▶ [Keypoint text descriptions]
- - -
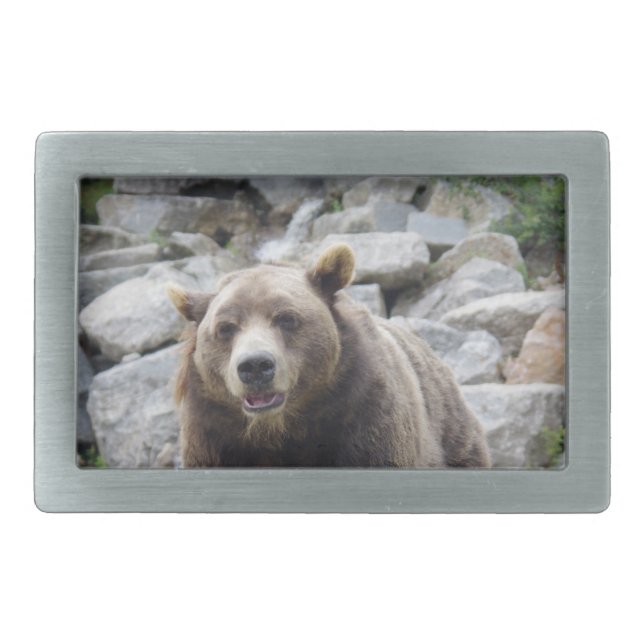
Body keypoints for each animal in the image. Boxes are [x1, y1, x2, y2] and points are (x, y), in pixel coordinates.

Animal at [167, 243, 491, 468]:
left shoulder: (366, 416)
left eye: (287, 318)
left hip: (450, 431)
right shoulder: (212, 435)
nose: (256, 366)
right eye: (226, 328)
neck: (280, 428)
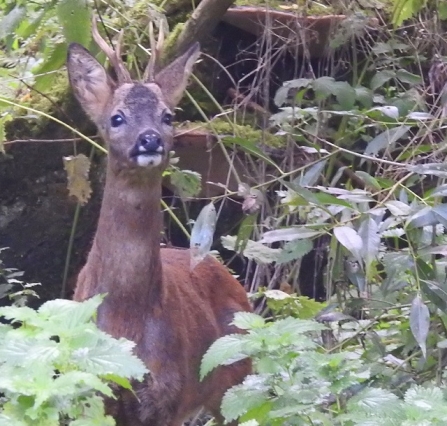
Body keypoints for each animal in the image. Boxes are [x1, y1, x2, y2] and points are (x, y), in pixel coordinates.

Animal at [68, 19, 254, 422]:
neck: (126, 318)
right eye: (116, 117)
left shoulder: (166, 394)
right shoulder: (88, 388)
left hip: (236, 373)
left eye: (168, 115)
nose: (150, 139)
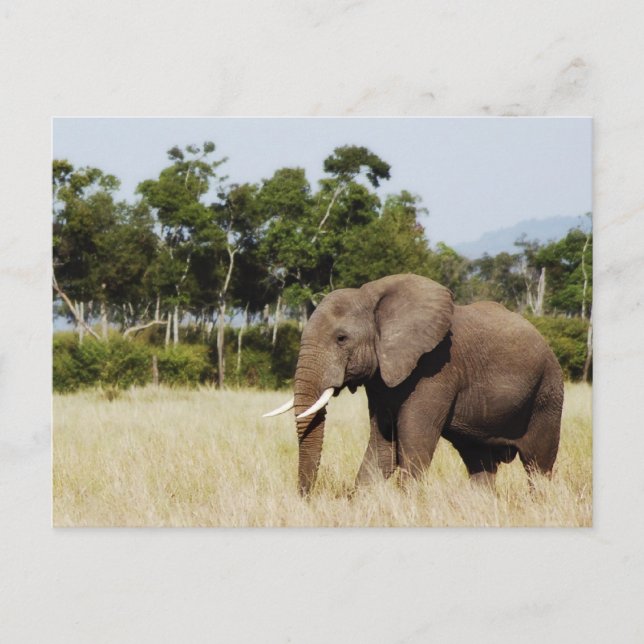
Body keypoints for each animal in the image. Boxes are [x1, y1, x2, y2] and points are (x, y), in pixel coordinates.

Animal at [264, 273, 564, 496]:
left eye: (341, 338)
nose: (305, 498)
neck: (372, 298)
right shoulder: (382, 380)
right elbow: (383, 446)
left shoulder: (436, 369)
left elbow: (414, 445)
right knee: (480, 462)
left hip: (547, 393)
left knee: (538, 465)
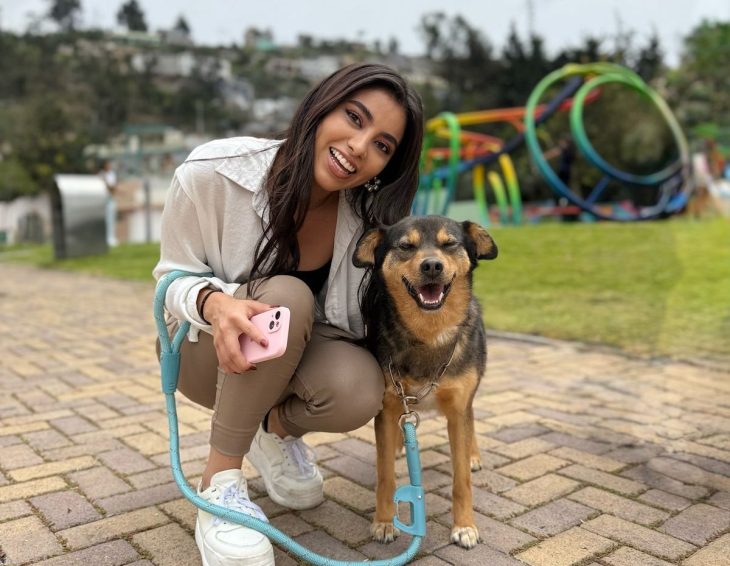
- - -
▶ [Task]
Copy every record exactly as written, leaving out the pictures.

▶ [Answer below]
Body keypoints for each animal in the image. Boxes are [x1, y1, x2, y2] and points are (x, y), in pixel coordinates.

Animal at [167, 243, 491, 468]:
left shoulder: (366, 416)
left eye: (287, 318)
left hip: (450, 431)
right shoulder: (212, 435)
nose: (256, 366)
right eye: (226, 328)
neck: (280, 428)
Body keypoints for each animal in the image. Boxes are [x1, y1, x2, y2] and points are (x, y), in pixel coordinates.

Animal at [68, 19, 254, 422]:
neck: (126, 318)
right eye: (116, 117)
left shoulder: (166, 394)
right shoulder: (88, 388)
left hip: (236, 373)
left eye: (168, 115)
nose: (150, 139)
Body keypoints for each animal in the image. Boxes are [x1, y1, x2, y2] and points are (x, y), in pixel coordinates.

Animal at [264, 273, 564, 496]:
left eye: (341, 338)
nose: (305, 498)
neck: (372, 298)
right shoulder: (382, 380)
right elbow: (383, 446)
left shoulder: (436, 369)
left elbow: (414, 445)
right knee: (480, 462)
left hip: (547, 393)
left knee: (538, 465)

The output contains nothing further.